Im Mittleren Osten tobt ein Machtkampf: Saudi-Arabien und Iran ringen um die Hegemonie in der Region. Beide Staaten führen Stellvertreterkriege in Syrien und im Jemen - und streben gleichzeitig innerpolitische Reformen an. Können Modernisierungen inmitten eines sich zuspitzenden Konflikts gelingen?

Von Sebastian Engelbrecht |
    Ein Hubschrauber der saudi-arabischen Sicherheitskräfte fliegt am 15.08.2017 über der Heiligen Moschee von Mekka (Saudi-Arabien).

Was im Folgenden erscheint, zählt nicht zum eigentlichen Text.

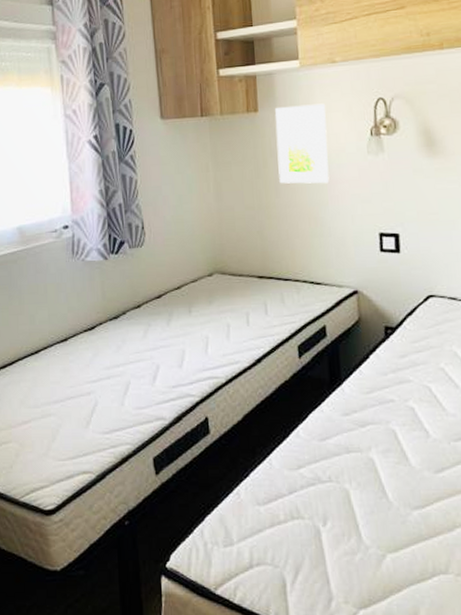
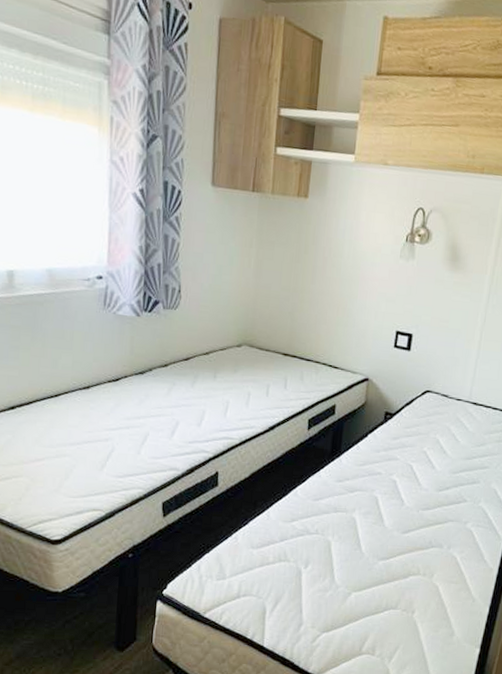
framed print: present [275,103,330,184] -> none [317,197,371,279]

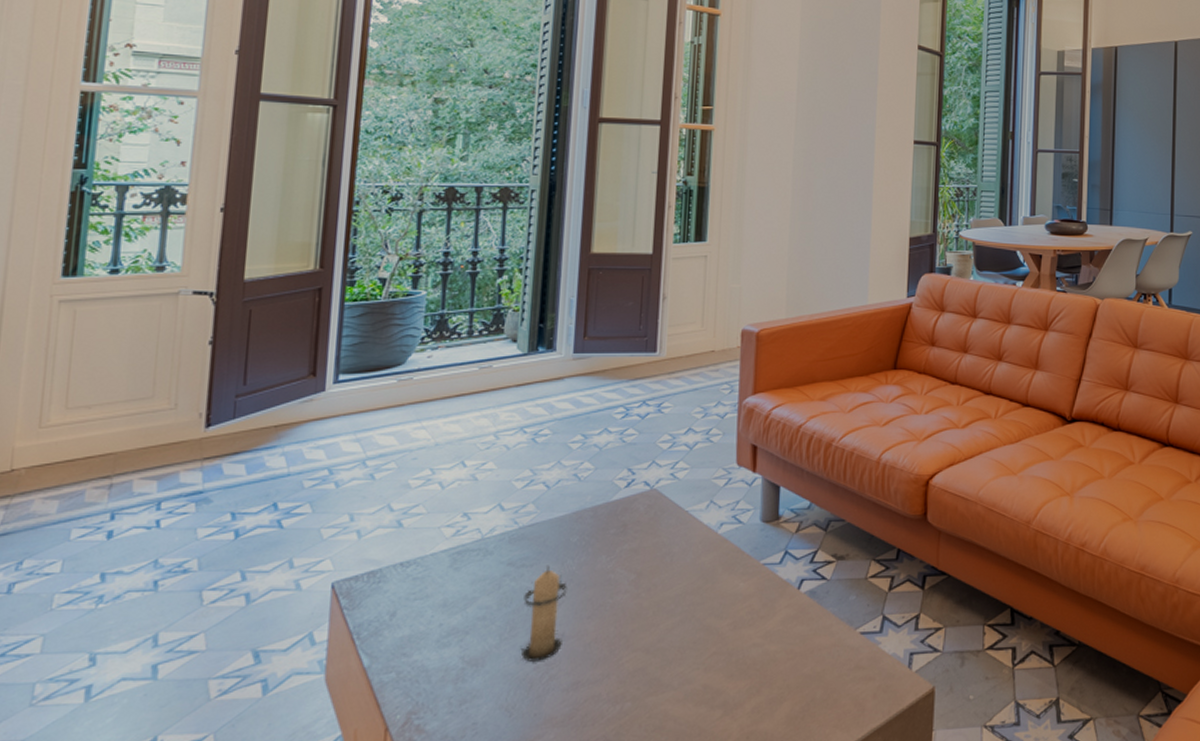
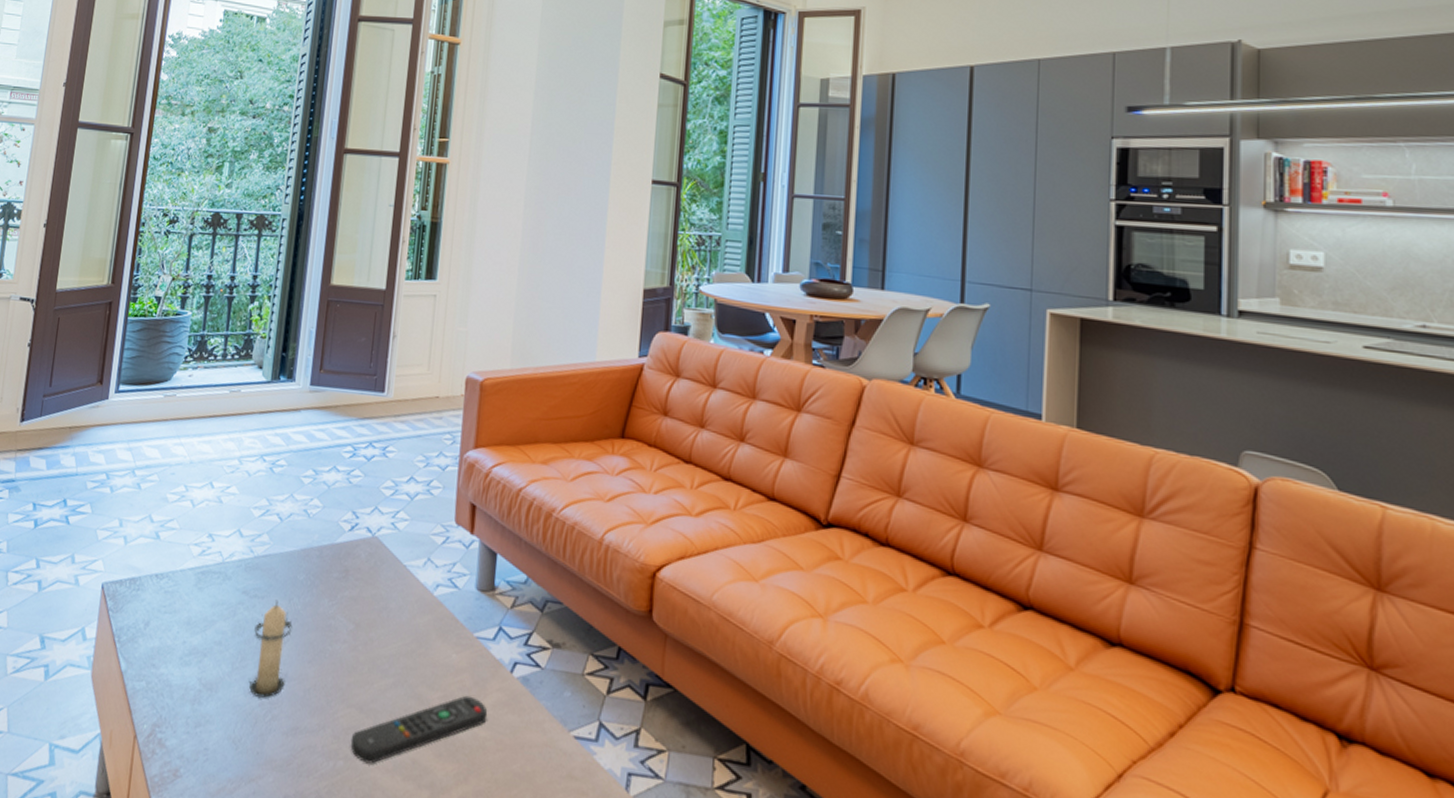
remote control: none [637,617,777,699] -> present [350,695,488,764]

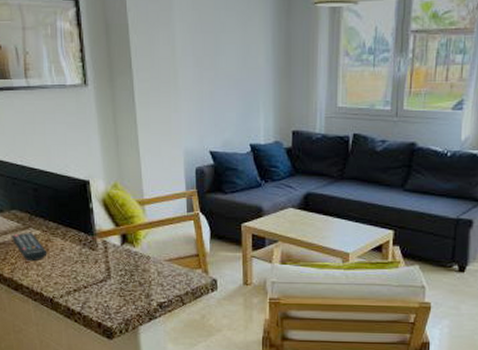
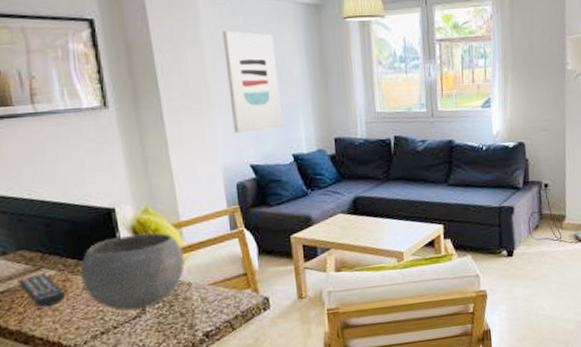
bowl: none [59,206,145,275] -> present [80,233,185,311]
wall art: none [193,13,243,118] -> present [222,31,282,133]

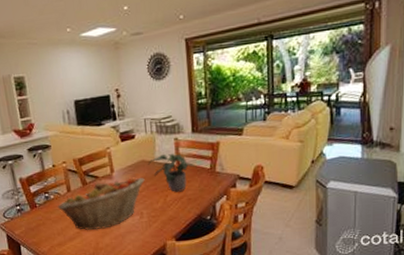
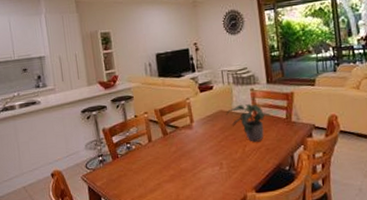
fruit basket: present [57,177,145,230] -> none [138,127,224,181]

    Schon wegen der heiligen Stätten in Mekka ist Iran auf gute Beziehungen zu Saudi Arabien angewiesen, doch haben sich beide Staaten in einen Konflikt verbissen (picture alliance / dpa / Saudi Press Agency)
    Ein Samstag im November. Flug EK 817 aus Dubai nähert sich Riad, der Hauptstadt von Saudi-Arabien. Mit an Bord: eine zwanzigköpfige Delegation der Bundesakademie für Sicherheitspolitik aus Berlin. Die Fluggäste wissen nicht, dass in diesem Augenblick Huthi-Rebellen im Jemen den Flughafen von Riad angreifen.
    Die Maschine ist gelandet. Scheinbar Routine.
    Kaum haben die Passagiere das Flughafengebäude verlassen, trifft eine saudische Flugabwehrrakete vom Typ Patriot das Geschoss der Huthis in der Luft. Zwei heftige Detonationen sind zu hören. Es ist die 78. Rakete, die die schiitischen Huthi-Rebellen seit Beginn des Krieges im Jemen im März 2015 auf Saudi-Arabien abgefeuert haben. Die erste, die auf die saudische Hauptstadt zielt.
    Iranische Raketen für Huthi-Rebellen?
    Der erste Angriff der Huthis auf Riad zeigt: Die saudische Führung steht außenpolitisch und militärisch unter Druck. Mit Luftschlägen gegen die Huthis im Jemen ist es nicht getan. Für Abdel Aziz Aluwaisheg, stellvertretender Generalsekretär des Golf-Kooperationsrates, ist klar, dass die Mittelstreckenrakete aus dem Iran stammt und dass iranische Militärs die Huthis im Jemen an den Waffen ausbilden. Aluwaisheg spricht für den Zusammenschluss von sechs Staaten auf der arabischen Halbinsel.
    "Das scheint der weitreichendste Angriff zu sein, den die Huthis bisher versucht haben. Von der Grenze zum Jemen bis Riad sind es mehr als 1.000 Kilometer. Das ist die Rakete mit der höchsten Reichweite, die sie ausprobiert haben. Glücklicherweise konnte die Luftabwehr sie abfangen, sodass sie keinen Schaden anrichten konnte."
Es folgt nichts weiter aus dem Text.